Affordability is even more problematic for the world’s 40 low-income countries, where average daily incomes range from $1.09 to $2.82 and annual healthcare spending averages $30 per capita, compared to more than $8,000 in America. In the world’s 100 or so middle-income countries, including China and Brazil, average income spans $2.82 to $34.18 a day, and average annual per capita healthcare spending is about $250. Even if curing hep-C patients and stopping the epidemic were a priority, the price is absurdly prohibitive. Gilead can steeply discount Solvadi in low-income countries and still turn a large profit.
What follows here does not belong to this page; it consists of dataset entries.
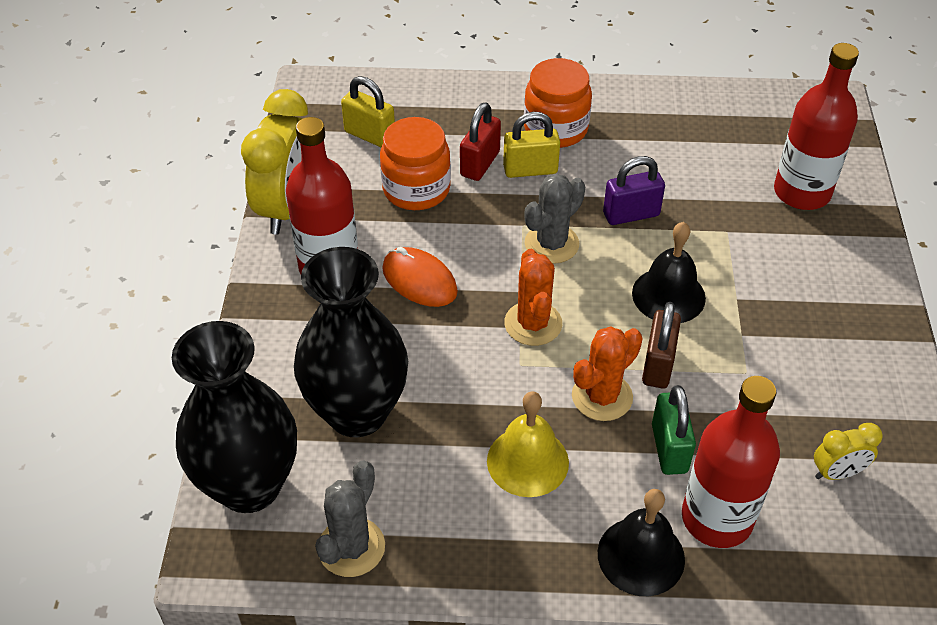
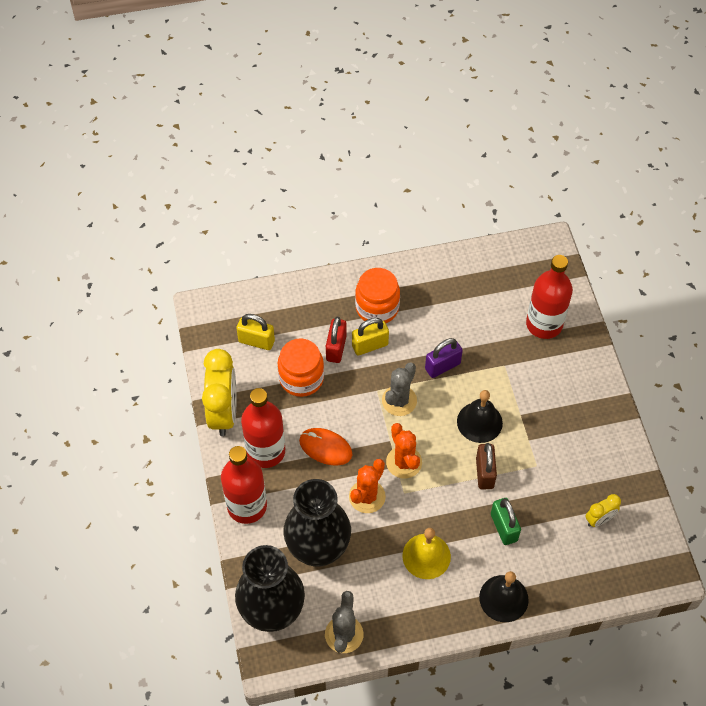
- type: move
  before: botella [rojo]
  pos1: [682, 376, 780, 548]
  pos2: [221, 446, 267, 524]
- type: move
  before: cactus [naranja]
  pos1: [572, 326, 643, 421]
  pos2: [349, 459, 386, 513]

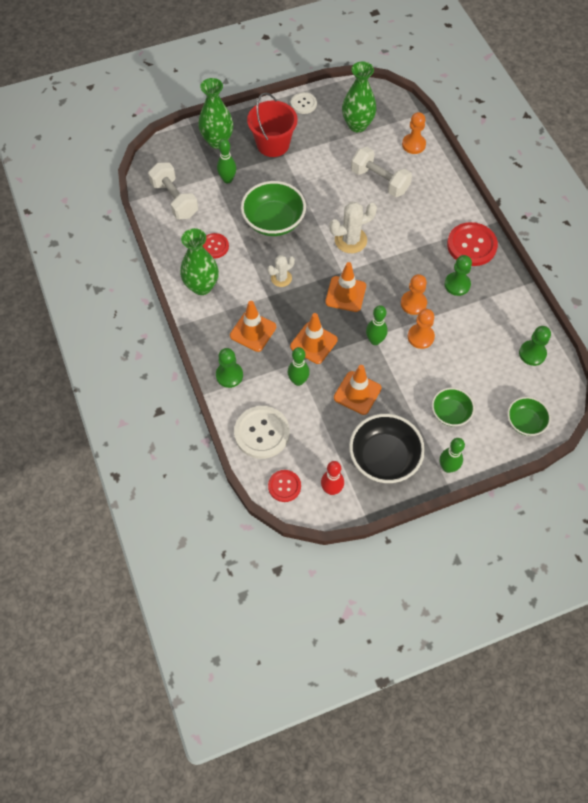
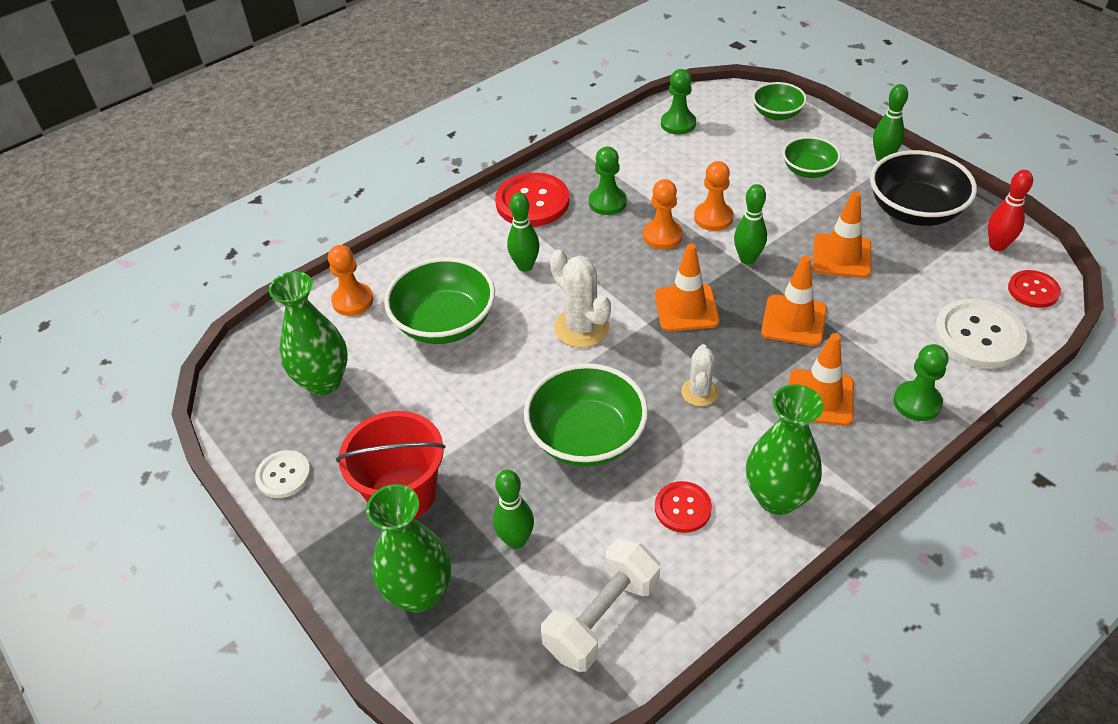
- type: replace
  before: mancuerna [blanco]
  after: cuenco [verde]
  pos1: [351, 147, 412, 197]
  pos2: [384, 257, 495, 344]
- type: move
  before: bolo [verde]
  pos1: [288, 347, 310, 386]
  pos2: [507, 193, 540, 272]
- type: rotate
  before: cactus [blanco]
  pos1: [267, 255, 295, 287]
  pos2: [681, 344, 719, 406]
  turn: 60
In India, where 12 million people have hep-C, Gilead charges about 1 percent of the U.S. price—or $900 for the 12-week course. Gilead is also striking discount deals with some middle-income countries—a giant market that has two-thirds of the world’s population, 75 percent of its poor, and the majority of its disease burden. In Egypt, where 10 to 13 percent of the population is infected (the world’s highest prevalence), even with a 99 percent discount, providing a 12-week course to all infected Egyptians would cost 2.5 times the country’s yearly total health spending, based on calculations by the humanitarian NGO Médecins du Monde.
Gilead is on track to reap more than $10 billion in 2014 sales, virtually guaranteeing it will quickly recoup its investment. Meanwhile, Gilead avoided hundreds of millions of dollars in U.S. taxes by transferring its patent for Sovaldi to its Irish subsidiary.